A Boat of Stars: New poems to inspire and enchant

A Boat of Stars: New poems to inspire and enchant

A Boat of Stars: New poems to inspire and enchant











A Boat of Stars: New poems to inspire and enchant

Margaret Connolly & Natalie Jane Prior (eds)

ABC, 2018

128pp., hbk., RRP $A29.99


A boat of stars came down tonight
and sailed around my bed –
it sprinkled stardust on my eyes,
put dreams inside my head…

Poetry, with its vocabulary, rhythm and sometimes rhyme, and its nuances that are the sounds of our spoken language is a critical part of helping our young readers not only learn to speak but also to fire their imaginations and create dreams.  Sadly, though, it has been a long time since we have had a new anthology of children’s poems that is appealing enough to attract the eyes and ears of our younger generation and so, to them, poems have become something you dissect for structure and syllables and struggle to emulate, missing the magic and meaning in the poet’s words.  
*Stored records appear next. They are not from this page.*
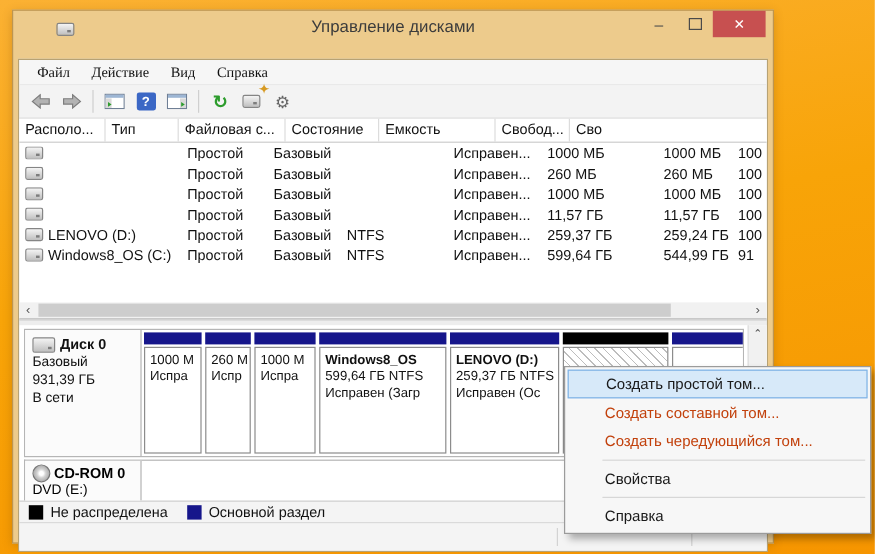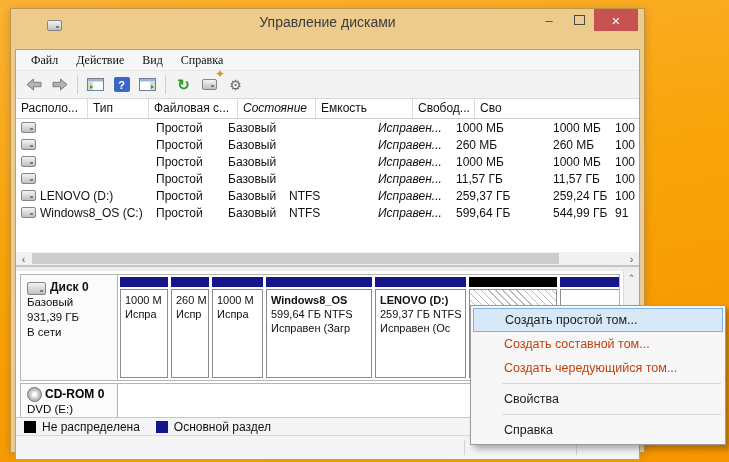"Состояние" .c4 { font-style: italic -> none }
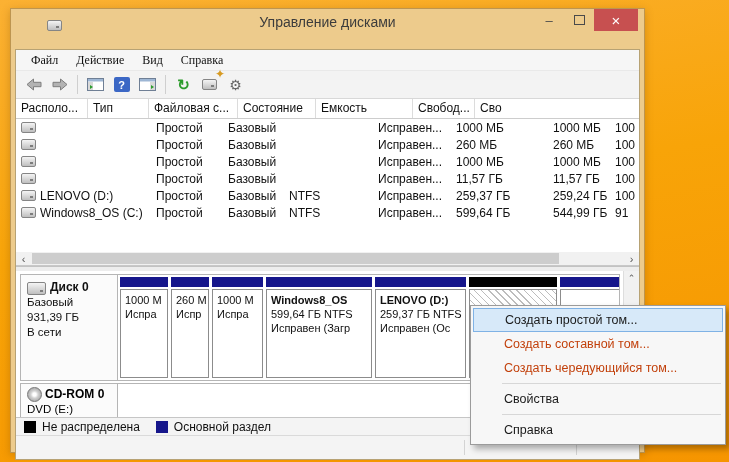"Диск 0" .disk-label .dn { align-items: flex-end -> center }
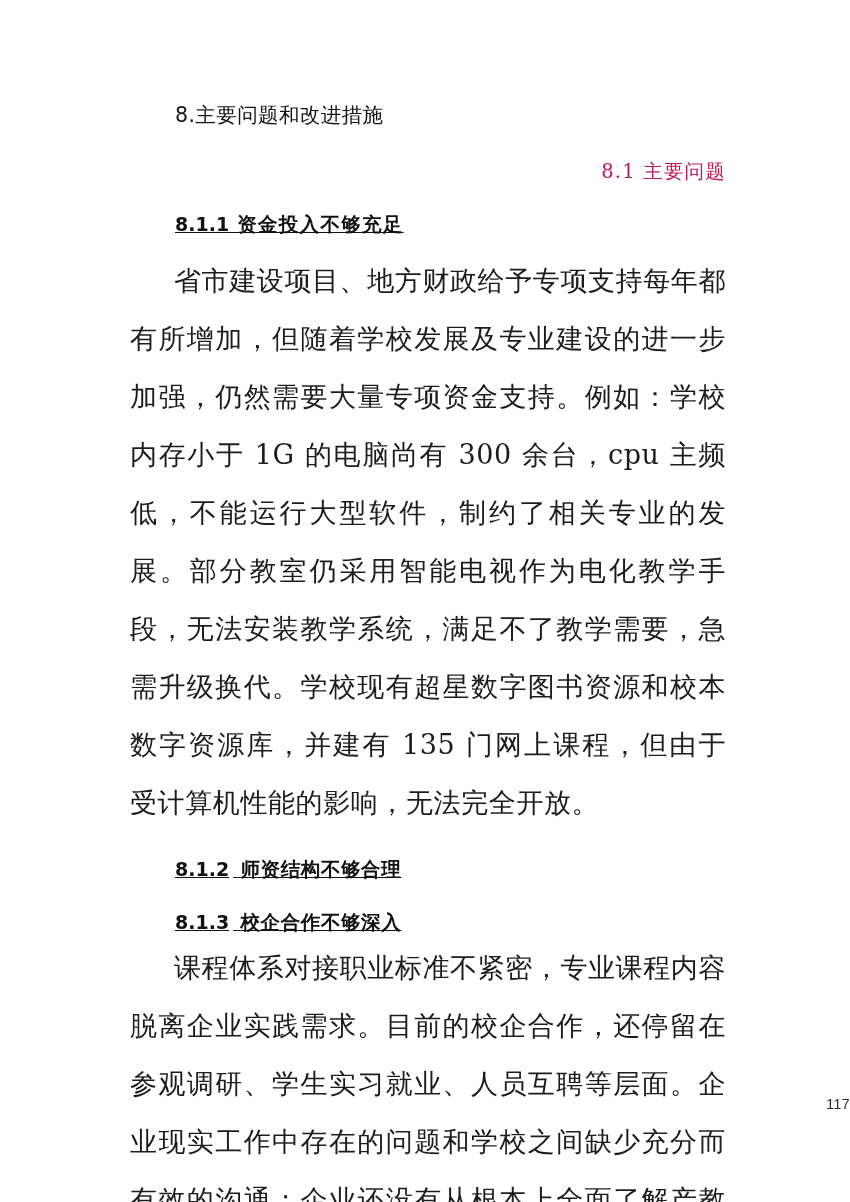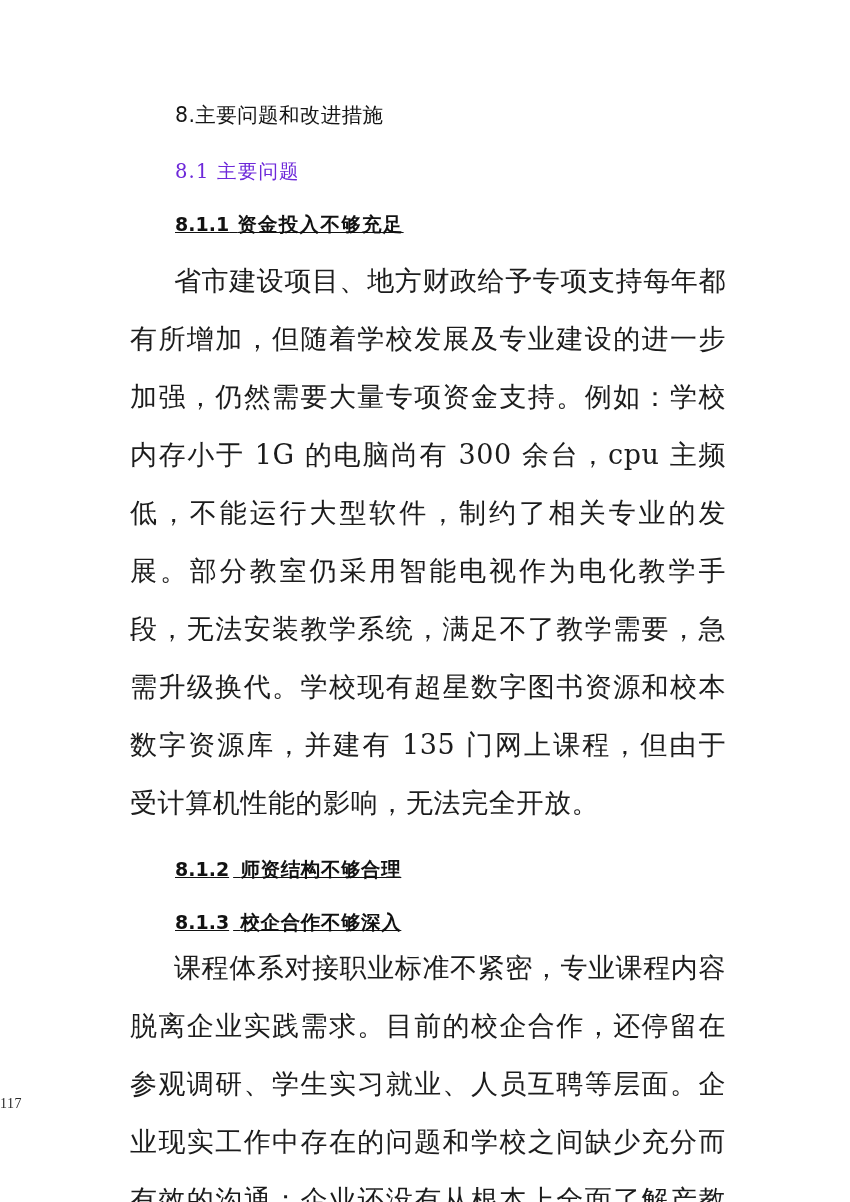"8.1 主要问题" .h-sub { color: #6d28d9 -> #be185d; text-align: none -> right }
In this new collection put together by Margaret Connolly & Natalie Jane Prior because,like many parents and teachers, they struggled to find something that would engage, many of Australia’s renowned writers and illustrators have plied their craft with words and media to bring a joyful, diverse, and thoroughly engaging posse of poems that will re-ignite the beauty of the format and have children feeling satisfied that despite the brevity, they have visited a new place, thought new thoughts and heard a story. 
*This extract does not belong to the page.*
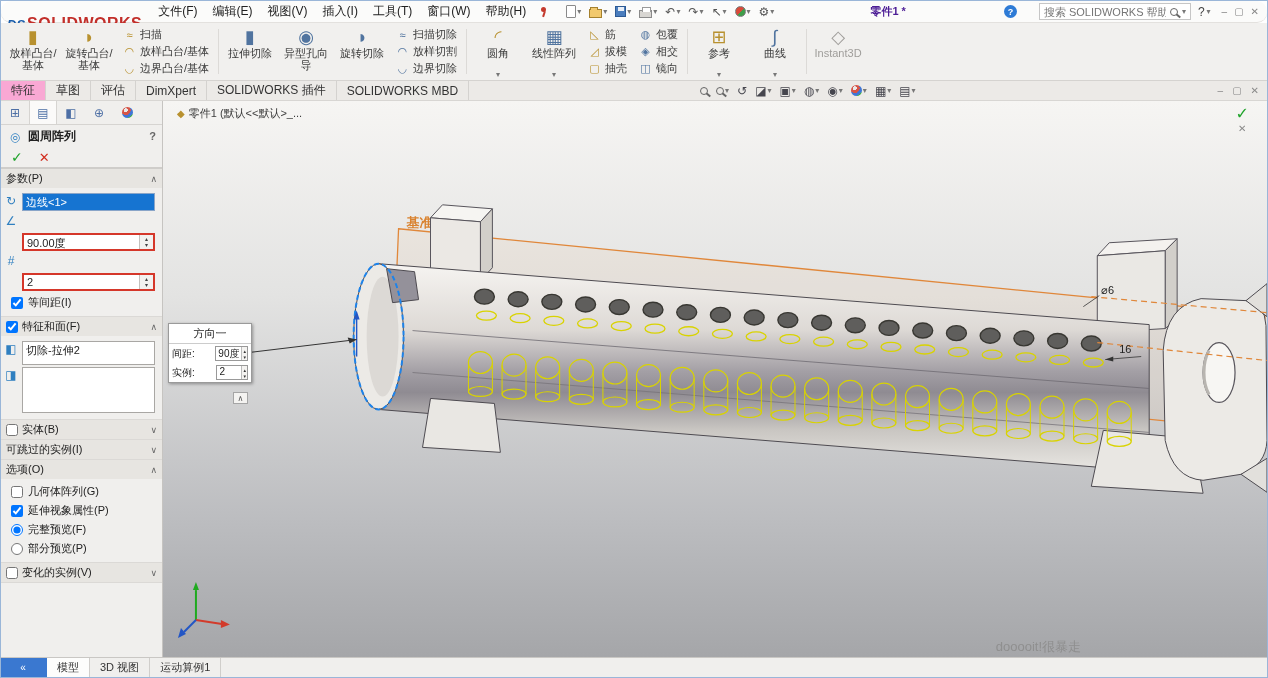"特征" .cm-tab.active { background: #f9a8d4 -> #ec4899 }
With topics ranging from zucchinis to giraffes to balls and beyond, each one is different in topic and structure and each reaches out to the everyday lives of our children, drawing them into something they are familiar with but told in a brand new way.  Something as common as a new baby coming into the family is given a whole new spin by Sophie Masson and  Julie Vivas; as ordinary as getting a new hat (Alexa Moses and Matt Shanks) or even just digging a hole (Kate Mayes and Matt Shanks) are brought to life in a way that inspires the imagination and suggests that poetry really does have a special place in their reading menu.  Being able to tell a story in just a few words and even fewer lines is a gift that few have but to the listener/reader it highlights the beauty of our language and shows how it is possible to make every word work hard to stir the brain and the heart.

This really is “a boat of stars” for the imagination and dreams, one that is accessible to all as a shared experience and a welcome addition to a critical area of literature and language that has been neglected for too long.